So much so that it has always
been 8 bit clean because mail is just a file and sent by the
same mechanism that sends binary files.

  Sorry.  BITNET is "eight bit clean" because mail sits directly on top 
of NJE, rather than having an intermediate mail transport protocol.  If 
the Internet didn't have SMTP, but handled mail by opening TCP circuits 
and just sending the stuff somehow, it would be "eight bit clean" too.  
And the mail machinery that sits on top of NJE and RSCS--the precise 
stuff that compensates for the fact that the envelopes aren't adequate-- 
is written for an EBCDIC environment, and that *better* be able to 
handle 8 bit data.  With regard to the "same mechanism", yes, of course. 
But that is, in the first instance, because NJE is several OSI layers 
lower than SMTP.  And it is interesting to note--especially as we try to 
redesign Internet mail to make it suitable for transferring files--that 
the one real use the BITNET mail system makes of the NJE TAG information 
is to use a separate message class for mail so that mail messages can be 
distinguished from all of that "same mechanism" stuff.

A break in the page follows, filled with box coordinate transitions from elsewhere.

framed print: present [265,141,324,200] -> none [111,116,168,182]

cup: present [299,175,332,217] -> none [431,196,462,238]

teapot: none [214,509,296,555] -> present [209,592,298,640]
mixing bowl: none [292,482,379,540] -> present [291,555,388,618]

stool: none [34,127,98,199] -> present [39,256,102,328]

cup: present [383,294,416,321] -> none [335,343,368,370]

   I think what this all proves, if anything, is that "pure layering" is 
a very nice conceptual model.  It really does help us think about things 
in an intelligent way.  But the number of implementations out there that 
are really pure and clean is really very small.  And the price of true 
purity may be a bit too high, even though I think that most of us, if 
given the opportunity to do a mail system from scratch, would do it 
somewhat differently than 821/822 were done.
    --john